COURT ENFORCES ARBITRATION AWARD, FINDS REINSURER MUST PAY SETTLEMENT BETWEEN RETROCESSIONAIRE AND POLICYHOLDER

February 27, 2018 by John Pitblado

Granting a motion to enforce an arbitration award, the U.S. District Court for the Southern District of New York has held that a reinsurer is liable for a $5 million settlement entered into between a policyholder and the reinsurer’s retrocessionaire.

The action arises out of insurance policies issued to Companhia Siderurgica Nacional S.A. (“CSN”), which were reinsured by defendant, IRB Brasil Resseguros S.A. (“IRB”), and retroceded to plaintiff, National Indemnity Company (“NICO”). In settlement of an action between CSN and IRB arising out of a large loss suffered by CSN, the two executed an agreement in which they agreed that IRB had not retroceded CSN-related risks to NICO, and that IRB would cooperate in CSN’s effort to recoup a $9 million Premium that CSN had paid to NICO for the retrocessional coverage (the “Premium”). In a related arbitration between NICO and IRB, however, the panel subsequently issued an award holding that NICO was entitled to retain the Premium, and that IRB must hold harmless and indemnify NICO against CSN’s claim for repayment thereof (the “Award”). The Award was subsequently confirmed by the S.D.N.Y. and affirmed by the Second Circuit. While confirmation of the Award was pending, CSN filed an action against NICO in New Jersey District Court regarding liability for the Premium. CSN and NICO later settled that action for $5 million and agreed that, instead of NICO paying the $5 million from its own funds, NICO would seek a judgment against IRB based on its hold harmless and indemnity rights against IRB under the Award. The instant action followed.

*WORK TASK 1*:
Set down, word for word, the part of the article on the arbitration award that opens with the words containing "COURT ENFORCES ARBITRATION" and closes with "the reinsurer’s retrocessionaire.".

*RECORDS PROVIDED*:
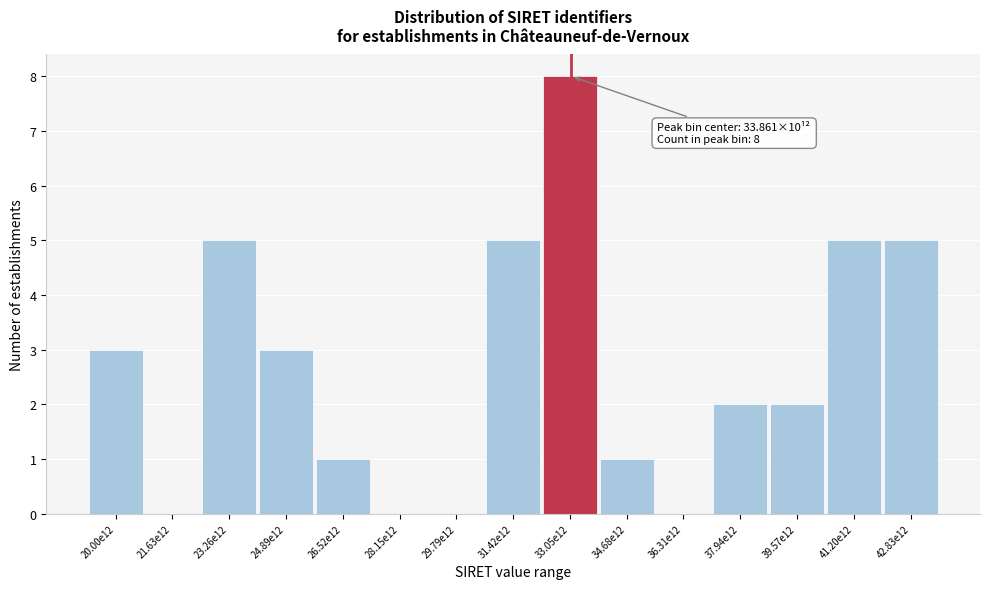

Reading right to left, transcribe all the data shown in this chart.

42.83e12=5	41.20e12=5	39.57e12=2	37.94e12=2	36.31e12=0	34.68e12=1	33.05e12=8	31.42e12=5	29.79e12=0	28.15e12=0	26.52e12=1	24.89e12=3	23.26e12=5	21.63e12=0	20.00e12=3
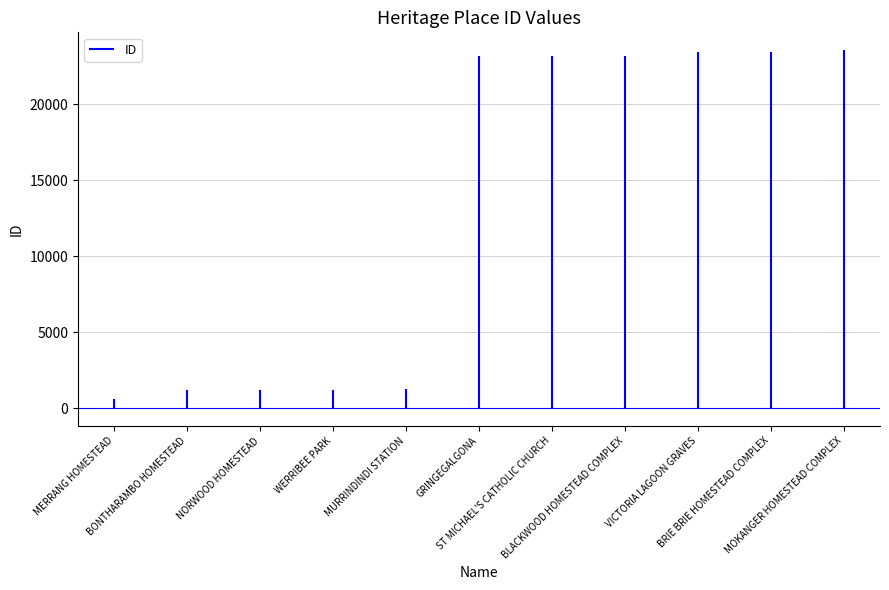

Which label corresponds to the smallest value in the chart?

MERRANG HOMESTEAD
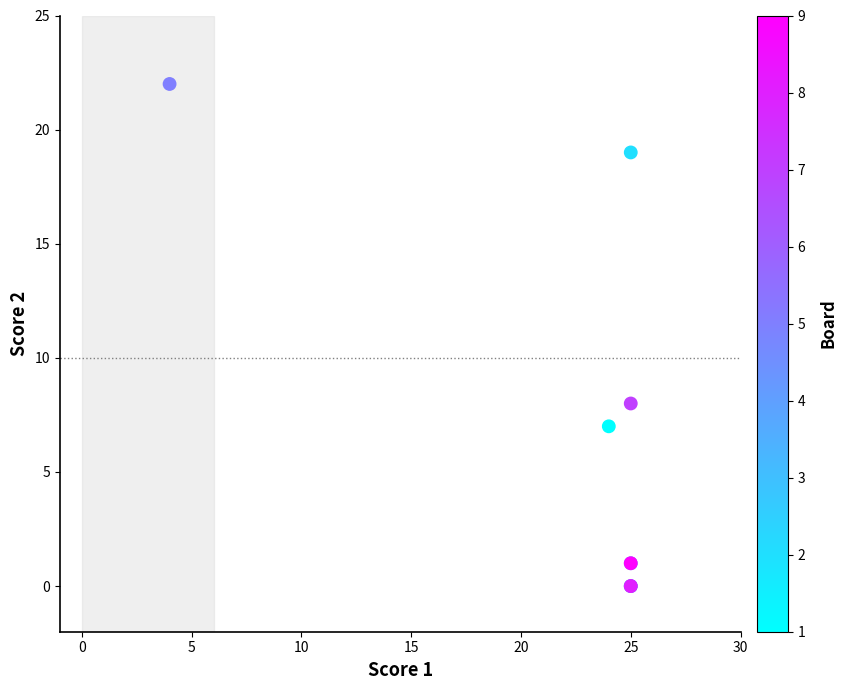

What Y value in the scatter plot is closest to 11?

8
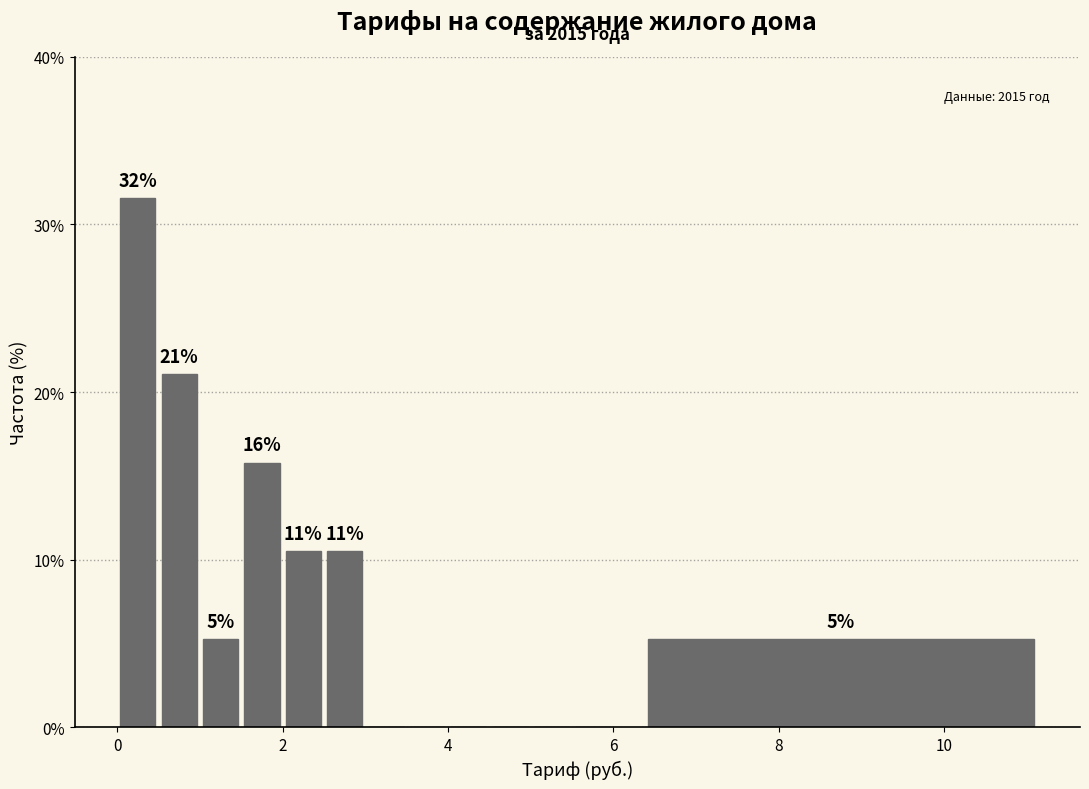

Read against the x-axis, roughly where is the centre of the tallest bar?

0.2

*WORK TASK 2*:
Extract, verbatim, the lines of the listing that open with the line containing "Read against the" and run through the end of the listing, both ends included.

*EXERCISE OUTPUT 1*:
COURT ENFORCES ARBITRATION AWARD, FINDS REINSURER MUST PAY SETTLEMENT BETWEEN RETROCESSIONAIRE AND POLICYHOLDER

February 27, 2018 by John Pitblado

Granting a motion to enforce an arbitration award, the U.S. District Court for the Southern District of New York has held that a reinsurer is liable for a $5 million settlement entered into between a policyholder and the reinsurer’s retrocessionaire.

*EXERCISE OUTPUT 2*:
Read against the x-axis, roughly where is the centre of the tallest bar?

0.2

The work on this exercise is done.